PPTA collar positions are structurally neutral (protective); the modeled P&L assumes European-style exercise at expiration and ignores early assignment, transaction costs, dividends paid before expiry on the stock leg (when present), and the bid-ask spread on the listed chain. PPTA positions also carry Basic Materials sector concentration risk; news flow inside the sector (peer earnings, regulatory shifts, supply-chain headlines) can move PPTA alongside the broader basket even when PPTA-specific fundamentals are unchanged. Always rebuild the position from current PPTA chain quotes before placing a trade.

Frequently asked questions

What is a collar on PPTA?
A collar on PPTA is the collar strategy applied to PPTA (stock). The strategy is structurally neutral (protective): A collar pairs long stock with a protective out-of-the-money put financed by a short out-of-the-money call, capping both tails of the position around the current spot. With PPTA stock trading near $31.09, the strikes shown on this page are snapped to the nearest listed PPTA chain strike and the premiums come straight from the end-of-day bid/ask midpoint.
How are PPTA collar max profit and max loss calculated?
Max profit roughly equals short-call strike minus cost basis plus net premium; max loss roughly equals cost basis minus long-put strike minus net premium. Breakeven shifts by the net premium. For the PPTA collar priced from the end-of-day chain at a 30-day expiry (ATM IV 75.50%), the computed maximum profit is unbounded per contract and the computed maximum loss is unbounded per contract. Live intraday quotes will differ as the chain moves through the trading session.
What is the breakeven for a PPTA collar?
The breakeven for the PPTA collar priced on this page is no defined breakeven on the modeled curve at expiration, derived from end-of-day chain premiums. Breakeven is the underlying price at which the strategy's P&L crosses zero ignoring transaction costs and assignment risk. The current PPTA market-implied 1-standard-deviation expected move is approximately 21.65%; if the move sits well outside the breakeven distance, the structure's risk-reward becomes correspondingly tighter.
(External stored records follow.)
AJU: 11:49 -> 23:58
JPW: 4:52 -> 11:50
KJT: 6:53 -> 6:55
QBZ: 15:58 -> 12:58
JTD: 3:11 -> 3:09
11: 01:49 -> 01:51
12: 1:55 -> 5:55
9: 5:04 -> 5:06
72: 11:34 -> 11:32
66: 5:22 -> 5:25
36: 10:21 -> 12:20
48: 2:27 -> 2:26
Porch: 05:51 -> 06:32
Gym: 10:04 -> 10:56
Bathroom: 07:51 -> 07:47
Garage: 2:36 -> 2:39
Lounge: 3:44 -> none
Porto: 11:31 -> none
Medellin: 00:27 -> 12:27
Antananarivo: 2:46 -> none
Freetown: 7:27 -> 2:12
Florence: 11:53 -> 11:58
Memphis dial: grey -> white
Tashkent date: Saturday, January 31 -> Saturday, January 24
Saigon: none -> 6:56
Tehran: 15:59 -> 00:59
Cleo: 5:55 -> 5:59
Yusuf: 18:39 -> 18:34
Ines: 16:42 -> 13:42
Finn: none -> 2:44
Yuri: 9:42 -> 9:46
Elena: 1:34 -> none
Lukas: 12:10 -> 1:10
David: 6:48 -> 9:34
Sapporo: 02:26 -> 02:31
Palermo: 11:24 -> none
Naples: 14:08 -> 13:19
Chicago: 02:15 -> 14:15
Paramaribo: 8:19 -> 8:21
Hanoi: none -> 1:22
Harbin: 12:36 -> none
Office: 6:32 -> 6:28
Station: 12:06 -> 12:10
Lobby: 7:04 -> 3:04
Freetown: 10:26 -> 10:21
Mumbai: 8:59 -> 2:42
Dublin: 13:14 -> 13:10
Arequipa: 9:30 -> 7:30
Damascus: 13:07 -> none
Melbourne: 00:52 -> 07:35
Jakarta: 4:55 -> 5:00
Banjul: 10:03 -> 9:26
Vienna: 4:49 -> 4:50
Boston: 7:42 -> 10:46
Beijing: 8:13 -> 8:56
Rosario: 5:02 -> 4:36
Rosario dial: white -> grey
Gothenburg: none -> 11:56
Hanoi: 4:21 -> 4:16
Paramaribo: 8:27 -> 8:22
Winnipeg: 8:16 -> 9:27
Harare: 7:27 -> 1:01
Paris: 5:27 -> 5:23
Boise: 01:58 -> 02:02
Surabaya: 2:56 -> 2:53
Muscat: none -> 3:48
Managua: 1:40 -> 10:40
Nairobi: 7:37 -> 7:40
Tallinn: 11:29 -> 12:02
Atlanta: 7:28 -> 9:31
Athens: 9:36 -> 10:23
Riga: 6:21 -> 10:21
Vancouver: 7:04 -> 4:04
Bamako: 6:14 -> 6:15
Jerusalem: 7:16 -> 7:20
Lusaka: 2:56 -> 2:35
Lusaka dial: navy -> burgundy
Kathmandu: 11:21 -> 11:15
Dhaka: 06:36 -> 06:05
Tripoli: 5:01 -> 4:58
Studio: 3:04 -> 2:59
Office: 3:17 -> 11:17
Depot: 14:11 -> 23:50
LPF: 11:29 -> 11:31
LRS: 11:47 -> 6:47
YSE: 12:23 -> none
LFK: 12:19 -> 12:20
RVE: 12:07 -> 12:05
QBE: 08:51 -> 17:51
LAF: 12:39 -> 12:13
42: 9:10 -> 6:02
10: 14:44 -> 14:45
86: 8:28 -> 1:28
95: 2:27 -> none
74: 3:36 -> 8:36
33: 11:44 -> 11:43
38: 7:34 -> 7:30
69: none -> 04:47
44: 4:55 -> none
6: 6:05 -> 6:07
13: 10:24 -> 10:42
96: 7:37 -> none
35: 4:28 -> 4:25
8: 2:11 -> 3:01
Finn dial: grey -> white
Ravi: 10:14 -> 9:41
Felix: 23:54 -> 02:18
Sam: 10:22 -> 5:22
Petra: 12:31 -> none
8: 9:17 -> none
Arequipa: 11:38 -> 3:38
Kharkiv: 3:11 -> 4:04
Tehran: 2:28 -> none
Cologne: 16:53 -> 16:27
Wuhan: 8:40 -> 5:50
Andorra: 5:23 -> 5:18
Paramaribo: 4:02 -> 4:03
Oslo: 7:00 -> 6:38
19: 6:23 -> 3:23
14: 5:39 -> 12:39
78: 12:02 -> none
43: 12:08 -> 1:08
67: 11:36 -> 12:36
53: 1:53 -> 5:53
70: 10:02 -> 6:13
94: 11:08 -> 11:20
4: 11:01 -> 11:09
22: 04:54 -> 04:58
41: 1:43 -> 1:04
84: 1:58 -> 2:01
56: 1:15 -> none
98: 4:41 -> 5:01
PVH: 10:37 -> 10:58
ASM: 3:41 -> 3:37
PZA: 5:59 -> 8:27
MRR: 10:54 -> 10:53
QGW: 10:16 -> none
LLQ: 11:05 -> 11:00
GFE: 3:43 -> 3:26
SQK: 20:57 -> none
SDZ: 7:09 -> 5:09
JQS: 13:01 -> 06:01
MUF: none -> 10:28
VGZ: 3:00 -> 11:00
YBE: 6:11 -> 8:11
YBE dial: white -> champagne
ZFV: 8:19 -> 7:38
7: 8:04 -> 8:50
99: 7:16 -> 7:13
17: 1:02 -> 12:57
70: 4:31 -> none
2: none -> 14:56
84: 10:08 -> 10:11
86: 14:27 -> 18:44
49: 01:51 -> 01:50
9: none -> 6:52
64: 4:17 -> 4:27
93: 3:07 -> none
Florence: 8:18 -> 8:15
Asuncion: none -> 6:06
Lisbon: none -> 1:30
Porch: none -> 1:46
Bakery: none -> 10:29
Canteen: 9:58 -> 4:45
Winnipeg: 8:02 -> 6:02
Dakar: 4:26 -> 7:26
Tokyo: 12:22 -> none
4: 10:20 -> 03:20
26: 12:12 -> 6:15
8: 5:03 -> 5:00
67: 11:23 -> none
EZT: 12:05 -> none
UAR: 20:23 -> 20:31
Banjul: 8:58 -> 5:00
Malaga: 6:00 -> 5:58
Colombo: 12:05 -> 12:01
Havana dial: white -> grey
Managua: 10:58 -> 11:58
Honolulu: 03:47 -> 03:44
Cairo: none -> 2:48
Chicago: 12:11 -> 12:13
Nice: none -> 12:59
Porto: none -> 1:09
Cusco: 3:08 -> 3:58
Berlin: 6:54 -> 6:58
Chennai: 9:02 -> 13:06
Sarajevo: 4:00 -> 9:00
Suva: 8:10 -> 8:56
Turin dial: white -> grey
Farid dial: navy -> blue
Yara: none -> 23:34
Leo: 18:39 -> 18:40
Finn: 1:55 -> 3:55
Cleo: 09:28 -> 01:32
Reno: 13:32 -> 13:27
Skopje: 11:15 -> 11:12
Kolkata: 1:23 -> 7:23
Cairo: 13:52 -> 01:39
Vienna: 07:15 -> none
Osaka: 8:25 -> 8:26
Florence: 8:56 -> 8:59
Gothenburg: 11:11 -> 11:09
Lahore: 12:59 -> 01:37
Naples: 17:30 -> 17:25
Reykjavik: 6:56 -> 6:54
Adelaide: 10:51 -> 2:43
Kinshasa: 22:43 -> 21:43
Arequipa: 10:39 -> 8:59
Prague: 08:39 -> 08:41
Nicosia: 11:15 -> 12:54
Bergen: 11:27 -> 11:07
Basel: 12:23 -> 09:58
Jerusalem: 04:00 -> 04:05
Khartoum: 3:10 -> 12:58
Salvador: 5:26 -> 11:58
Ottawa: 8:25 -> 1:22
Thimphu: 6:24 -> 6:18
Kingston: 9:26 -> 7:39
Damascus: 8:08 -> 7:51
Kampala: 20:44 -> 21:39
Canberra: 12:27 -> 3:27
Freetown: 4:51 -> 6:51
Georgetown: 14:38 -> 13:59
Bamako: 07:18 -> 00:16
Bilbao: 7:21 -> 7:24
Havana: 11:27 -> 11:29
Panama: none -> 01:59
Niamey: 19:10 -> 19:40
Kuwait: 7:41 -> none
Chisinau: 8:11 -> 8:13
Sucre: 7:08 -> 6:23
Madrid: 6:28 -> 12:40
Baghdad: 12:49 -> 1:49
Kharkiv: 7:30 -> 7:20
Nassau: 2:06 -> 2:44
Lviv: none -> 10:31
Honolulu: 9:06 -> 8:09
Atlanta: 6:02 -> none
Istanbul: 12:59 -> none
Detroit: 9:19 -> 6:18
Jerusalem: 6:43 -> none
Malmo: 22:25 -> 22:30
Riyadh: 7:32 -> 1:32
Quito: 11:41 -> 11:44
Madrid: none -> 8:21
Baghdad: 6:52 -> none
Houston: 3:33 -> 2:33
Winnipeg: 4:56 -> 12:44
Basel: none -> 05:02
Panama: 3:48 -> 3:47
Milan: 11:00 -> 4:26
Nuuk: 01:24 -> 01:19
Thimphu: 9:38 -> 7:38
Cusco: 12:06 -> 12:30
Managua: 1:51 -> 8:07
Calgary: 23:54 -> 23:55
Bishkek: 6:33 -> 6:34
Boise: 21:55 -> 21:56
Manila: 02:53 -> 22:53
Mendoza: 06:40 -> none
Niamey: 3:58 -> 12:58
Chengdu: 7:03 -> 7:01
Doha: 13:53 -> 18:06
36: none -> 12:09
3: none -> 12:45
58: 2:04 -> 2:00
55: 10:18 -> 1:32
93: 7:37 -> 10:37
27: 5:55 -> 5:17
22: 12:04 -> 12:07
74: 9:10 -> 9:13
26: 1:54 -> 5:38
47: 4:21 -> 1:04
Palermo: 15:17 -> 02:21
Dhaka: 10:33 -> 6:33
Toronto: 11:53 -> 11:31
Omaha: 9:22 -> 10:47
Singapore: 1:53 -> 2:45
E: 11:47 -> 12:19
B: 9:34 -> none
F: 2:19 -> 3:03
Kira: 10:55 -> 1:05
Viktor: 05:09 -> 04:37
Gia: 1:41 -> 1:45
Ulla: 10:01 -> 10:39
When should you consider a collar on PPTA?
Collars on PPTA hedge an existing long PPTA stock position; the long put sets a floor while the short call finances it, often run as a near-zero-cost hedge during expected volatility windows.
How does current PPTA implied volatility affect this collar?
PPTA ATM IV is at 75.50% with IV rank near 21.50%, which is on the low end of its 1-year range. Premium-buying structures (long call, long put, debit spreads) are relatively cheap in this regime; premium-selling structures collect less credit per unit risk.